(Element position data)
----

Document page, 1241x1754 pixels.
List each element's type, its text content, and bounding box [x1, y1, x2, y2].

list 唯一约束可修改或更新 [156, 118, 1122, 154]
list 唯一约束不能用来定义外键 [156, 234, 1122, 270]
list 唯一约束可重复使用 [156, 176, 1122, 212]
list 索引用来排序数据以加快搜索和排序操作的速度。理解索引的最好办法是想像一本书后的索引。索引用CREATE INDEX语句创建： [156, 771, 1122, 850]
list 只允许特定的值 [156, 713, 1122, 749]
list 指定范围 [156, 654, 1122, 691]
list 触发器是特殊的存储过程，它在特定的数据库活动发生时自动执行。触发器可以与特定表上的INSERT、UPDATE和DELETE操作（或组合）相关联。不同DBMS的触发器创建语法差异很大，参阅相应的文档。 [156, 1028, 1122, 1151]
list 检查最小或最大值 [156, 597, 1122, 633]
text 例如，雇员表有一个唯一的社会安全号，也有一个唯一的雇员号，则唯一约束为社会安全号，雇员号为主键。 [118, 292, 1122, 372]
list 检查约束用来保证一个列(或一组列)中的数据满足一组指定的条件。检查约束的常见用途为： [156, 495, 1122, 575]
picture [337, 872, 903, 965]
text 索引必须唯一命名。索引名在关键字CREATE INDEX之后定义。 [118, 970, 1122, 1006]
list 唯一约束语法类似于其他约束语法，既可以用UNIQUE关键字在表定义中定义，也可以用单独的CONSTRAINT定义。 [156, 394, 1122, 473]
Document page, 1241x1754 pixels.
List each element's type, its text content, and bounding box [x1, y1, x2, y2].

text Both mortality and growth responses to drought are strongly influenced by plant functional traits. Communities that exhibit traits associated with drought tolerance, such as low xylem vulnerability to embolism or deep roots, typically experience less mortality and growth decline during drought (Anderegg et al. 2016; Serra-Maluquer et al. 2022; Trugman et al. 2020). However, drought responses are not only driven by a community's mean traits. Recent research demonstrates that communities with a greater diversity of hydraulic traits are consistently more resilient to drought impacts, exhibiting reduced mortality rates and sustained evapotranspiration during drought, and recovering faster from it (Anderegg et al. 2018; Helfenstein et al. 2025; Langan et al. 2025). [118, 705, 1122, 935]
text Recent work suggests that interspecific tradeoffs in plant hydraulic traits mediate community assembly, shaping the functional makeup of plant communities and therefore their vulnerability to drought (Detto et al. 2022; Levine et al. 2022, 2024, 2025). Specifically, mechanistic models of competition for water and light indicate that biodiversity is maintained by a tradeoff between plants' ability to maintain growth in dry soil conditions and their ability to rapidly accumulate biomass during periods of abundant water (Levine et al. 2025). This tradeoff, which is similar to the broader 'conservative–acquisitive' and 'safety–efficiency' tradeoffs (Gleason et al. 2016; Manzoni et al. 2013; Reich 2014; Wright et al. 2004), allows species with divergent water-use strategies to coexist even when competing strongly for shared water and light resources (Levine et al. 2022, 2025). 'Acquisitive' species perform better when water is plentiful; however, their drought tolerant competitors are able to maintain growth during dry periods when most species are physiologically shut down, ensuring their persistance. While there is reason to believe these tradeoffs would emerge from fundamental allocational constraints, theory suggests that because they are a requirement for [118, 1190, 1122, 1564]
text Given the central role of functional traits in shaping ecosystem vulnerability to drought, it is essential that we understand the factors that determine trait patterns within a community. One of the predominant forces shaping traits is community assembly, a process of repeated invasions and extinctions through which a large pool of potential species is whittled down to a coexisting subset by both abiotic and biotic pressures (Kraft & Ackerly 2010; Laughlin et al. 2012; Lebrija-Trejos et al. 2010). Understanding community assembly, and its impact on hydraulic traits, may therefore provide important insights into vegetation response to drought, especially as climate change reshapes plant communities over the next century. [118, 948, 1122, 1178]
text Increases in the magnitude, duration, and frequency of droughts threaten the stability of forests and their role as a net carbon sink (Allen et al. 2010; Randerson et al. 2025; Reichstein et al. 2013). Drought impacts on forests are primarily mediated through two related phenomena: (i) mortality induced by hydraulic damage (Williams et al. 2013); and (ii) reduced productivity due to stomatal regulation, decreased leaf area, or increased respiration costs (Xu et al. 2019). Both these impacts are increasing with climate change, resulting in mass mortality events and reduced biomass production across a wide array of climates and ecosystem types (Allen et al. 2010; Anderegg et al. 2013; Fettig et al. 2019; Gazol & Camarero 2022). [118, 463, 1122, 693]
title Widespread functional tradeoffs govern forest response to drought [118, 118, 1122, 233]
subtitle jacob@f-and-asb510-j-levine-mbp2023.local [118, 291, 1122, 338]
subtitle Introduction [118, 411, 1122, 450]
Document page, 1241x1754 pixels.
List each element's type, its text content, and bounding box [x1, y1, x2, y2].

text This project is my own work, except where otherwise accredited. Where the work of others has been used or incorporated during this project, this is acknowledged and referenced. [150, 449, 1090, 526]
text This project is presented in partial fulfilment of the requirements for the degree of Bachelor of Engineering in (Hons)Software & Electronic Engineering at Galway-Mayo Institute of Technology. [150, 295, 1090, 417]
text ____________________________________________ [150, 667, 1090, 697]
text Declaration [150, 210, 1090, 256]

----

**The exercise**
Reproduce every one of the lines above word for word, keeping their order.

**Answer for the task**
Document page, 1241x1754 pixels.
List each element's type, its text content, and bounding box [x1, y1, x2, y2].

list 唯一约束可修改或更新 [156, 118, 1122, 154]
list 唯一约束不能用来定义外键 [156, 234, 1122, 270]
list 唯一约束可重复使用 [156, 176, 1122, 212]
list 索引用来排序数据以加快搜索和排序操作的速度。理解索引的最好办法是想像一本书后的索引。索引用CREATE INDEX语句创建： [156, 771, 1122, 850]
list 只允许特定的值 [156, 713, 1122, 749]
list 指定范围 [156, 654, 1122, 691]
list 触发器是特殊的存储过程，它在特定的数据库活动发生时自动执行。触发器可以与特定表上的INSERT、UPDATE和DELETE操作（或组合）相关联。不同DBMS的触发器创建语法差异很大，参阅相应的文档。 [156, 1028, 1122, 1151]
list 检查最小或最大值 [156, 597, 1122, 633]
text 例如，雇员表有一个唯一的社会安全号，也有一个唯一的雇员号，则唯一约束为社会安全号，雇员号为主键。 [118, 292, 1122, 372]
list 检查约束用来保证一个列(或一组列)中的数据满足一组指定的条件。检查约束的常见用途为： [156, 495, 1122, 575]
picture [337, 872, 903, 965]
text 索引必须唯一命名。索引名在关键字CREATE INDEX之后定义。 [118, 970, 1122, 1006]
list 唯一约束语法类似于其他约束语法，既可以用UNIQUE关键字在表定义中定义，也可以用单独的CONSTRAINT定义。 [156, 394, 1122, 473]
Document page, 1241x1754 pixels.
List each element's type, its text content, and bounding box [x1, y1, x2, y2].

text Both mortality and growth responses to drought are strongly influenced by plant functional traits. Communities that exhibit traits associated with drought tolerance, such as low xylem vulnerability to embolism or deep roots, typically experience less mortality and growth decline during drought (Anderegg et al. 2016; Serra-Maluquer et al. 2022; Trugman et al. 2020). However, drought responses are not only driven by a community's mean traits. Recent research demonstrates that communities with a greater diversity of hydraulic traits are consistently more resilient to drought impacts, exhibiting reduced mortality rates and sustained evapotranspiration during drought, and recovering faster from it (Anderegg et al. 2018; Helfenstein et al. 2025; Langan et al. 2025). [118, 705, 1122, 935]
text Recent work suggests that interspecific tradeoffs in plant hydraulic traits mediate community assembly, shaping the functional makeup of plant communities and therefore their vulnerability to drought (Detto et al. 2022; Levine et al. 2022, 2024, 2025). Specifically, mechanistic models of competition for water and light indicate that biodiversity is maintained by a tradeoff between plants' ability to maintain growth in dry soil conditions and their ability to rapidly accumulate biomass during periods of abundant water (Levine et al. 2025). This tradeoff, which is similar to the broader 'conservative–acquisitive' and 'safety–efficiency' tradeoffs (Gleason et al. 2016; Manzoni et al. 2013; Reich 2014; Wright et al. 2004), allows species with divergent water-use strategies to coexist even when competing strongly for shared water and light resources (Levine et al. 2022, 2025). 'Acquisitive' species perform better when water is plentiful; however, their drought tolerant competitors are able to maintain growth during dry periods when most species are physiologically shut down, ensuring their persistance. While there is reason to believe these tradeoffs would emerge from fundamental allocational constraints, theory suggests that because they are a requirement for [118, 1190, 1122, 1564]
text Given the central role of functional traits in shaping ecosystem vulnerability to drought, it is essential that we understand the factors that determine trait patterns within a community. One of the predominant forces shaping traits is community assembly, a process of repeated invasions and extinctions through which a large pool of potential species is whittled down to a coexisting subset by both abiotic and biotic pressures (Kraft & Ackerly 2010; Laughlin et al. 2012; Lebrija-Trejos et al. 2010). Understanding community assembly, and its impact on hydraulic traits, may therefore provide important insights into vegetation response to drought, especially as climate change reshapes plant communities over the next century. [118, 948, 1122, 1178]
text Increases in the magnitude, duration, and frequency of droughts threaten the stability of forests and their role as a net carbon sink (Allen et al. 2010; Randerson et al. 2025; Reichstein et al. 2013). Drought impacts on forests are primarily mediated through two related phenomena: (i) mortality induced by hydraulic damage (Williams et al. 2013); and (ii) reduced productivity due to stomatal regulation, decreased leaf area, or increased respiration costs (Xu et al. 2019). Both these impacts are increasing with climate change, resulting in mass mortality events and reduced biomass production across a wide array of climates and ecosystem types (Allen et al. 2010; Anderegg et al. 2013; Fettig et al. 2019; Gazol & Camarero 2022). [118, 463, 1122, 693]
title Widespread functional tradeoffs govern forest response to drought [118, 118, 1122, 233]
subtitle jacob@f-and-asb510-j-levine-mbp2023.local [118, 291, 1122, 338]
subtitle Introduction [118, 411, 1122, 450]
Document page, 1241x1754 pixels.
List each element's type, its text content, and bounding box [x1, y1, x2, y2].

text This project is my own work, except where otherwise accredited. Where the work of others has been used or incorporated during this project, this is acknowledged and referenced. [150, 449, 1090, 526]
text This project is presented in partial fulfilment of the requirements for the degree of Bachelor of Engineering in (Hons)Software & Electronic Engineering at Galway-Mayo Institute of Technology. [150, 295, 1090, 417]
text ____________________________________________ [150, 667, 1090, 697]
text Declaration [150, 210, 1090, 256]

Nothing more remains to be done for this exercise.